O trânsito tragicômico
O TRÂNSITO TRAGICÔMICO
Todo o mundo sabe que a nossa sociedade está doente. Doente ela está, na verdade, desde o ano do nosso Senhor Jesus Cristo de 1500. Os sintomas do mal são muitos e estão por toda parte. Um deles, e o mais visível, é o trânsito. Não, claro, o trânsito enquanto puro conceito, o qual corresponde a idéia da circulação, uma necessidade da própria vida: sem o trânsito de nosso sangue não viveríamos. Também as cidade não sobreviveriam sem a circulação de matéria, energia e gente. Justamento por isso esse é um mal assustador: nosso trânsito é intransitivo.
No trânsito, só a morte circula livremente. E ela faz muitas vítimas. Morrem cerca de 150 pessoas a cada feriadão nas estradas. Nestas, mais sangue é derramado do que óleo dísel. Mas, e daí ? Isso não conta, ou, pelo menos, não conta como o mais importante. Mais importante é que a maquinaria da morte não pode parar. Ela produz sangue, lágrimas, mas também lucros.

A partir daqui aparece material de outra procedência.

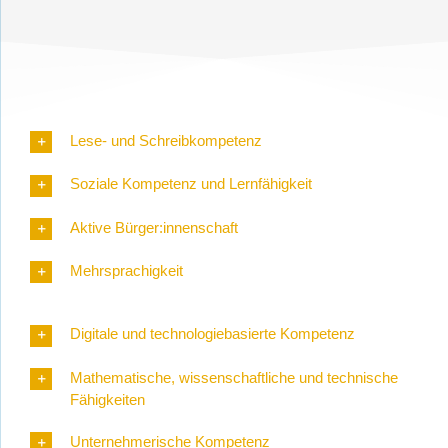
Lese- und Schreibkompetenz
Soziale Kompetenz und Lernfähigkeit
Aktive Bürger:innenschaft
Mehrsprachigkeit
Digitale und technologiebasierte Kompetenz
Mathematische, wissenschaftliche und technische
Fähigkeiten
Unternehmerische Kompetenz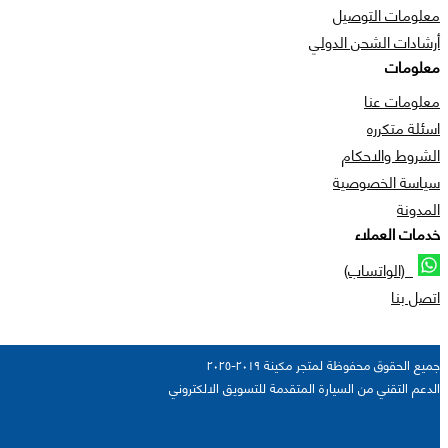
معلومات التوصيل
أرشادات الشحن الدولي
معلومات
معلومات عنا
اسئلة متكرره
الشروط والاحكام
سياسة الخصوصية
المدونة
خدمات العملاء
(الواتساب)
اتصل بنا
جميع الحقوق محفوظة لمتجر مكينة ٢٠١٩-٢٠٢٥
الدعم التقني من السيارة المتقدمة للتسويق الالكتروني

Ela satisfaz muitos interesses, ela gira como um eixo em torno de si mesma, mesmo triturando pessoas, literalmente.
O meu cachorro, o meu amado vira-lata Tupy, morreu atropelado. Dois primos meus, jovens recém-graduados, morreram nas estradas. O cachorro do meu vizinho foi atropelado e ficou com um problema neurológico que mantinha seu pênis sempre erecto. Pobre cachorrinho... Creio que a morte já o livrou do sofrimento. Mas, quanto mais gente e bicho continuará a ser desgraçado sob as rodas dos automóveis?
A produção não pára. Ao contrário, aumenta mais e mais, movida a exoneração fiscal e endividamento dos iludidos consumidores. E que ilusão: o sonho do carro próprio. Vi a foto de milhares de trabalhadores na revista neoliberal, mostrando a massa proletária na avenida de cidade sul-coreana, cada um sobre a sua motocicleta. A manchete era: trabalhadores sul-coreanos têm condução própria. “Condução própria”... Uma “doença própria” seria uma boa doença? Se estivessem todos no vagão de um trem certamente fariam mais segura, divertida e solidária viagem.
Aí está um aspecto da questão: o problema apresentado como solução. O transporte motorizado individual tem sido a prioridade da gestão dos transportes no Brasil. Coisa do século XX. O carro pareceu tão melhor para o futuro quanto melhor pareceu a quem trocou sua charrete ou carroça por uma camioneta ou um carro de “passeio”. O futuro chegou e agora falta espaço para as pessoas nas cidades. As ruas foram tomadas pelos monstros mecânicos e eles esmagam qualquer um que atravesse à sua frente. Quem ou o que vai parar o massacre sobre rodas?
Ainda assim a indústria quer mais do mesmo. A propaganda diz que cada um no Brasil deve ter um carro japonês. Quando cada brasiliano viesse a ter um carro japonês, então a propaganda de quando começa o Jornal Nacional diria que cada consumidor deveria ter pelo menos dois carros japoneses. Imaginem a maravilha que seria o Brasil transformado num grande estacionamento de carros japoneses! Dois para cada um... Isso daria quatrocentos milhões de automóveis. O Japão mandaria para cá um tissuname sobre rodas. A possibilidade é apavorante. Imagine o leitor este cenário de terror político: o Brasil na dupla condição de maior importador de automóveis e maior exportador de soja do mundo.
Essa situação me fez ter um pesadelo. Eu sonhei que o Brasil tinha se transformado no Sul dos Estados Unidos, como era esta região por volta de 1850. Eu era preto e os ianques tinham os olhos puxadinhos. Acordei desesperado.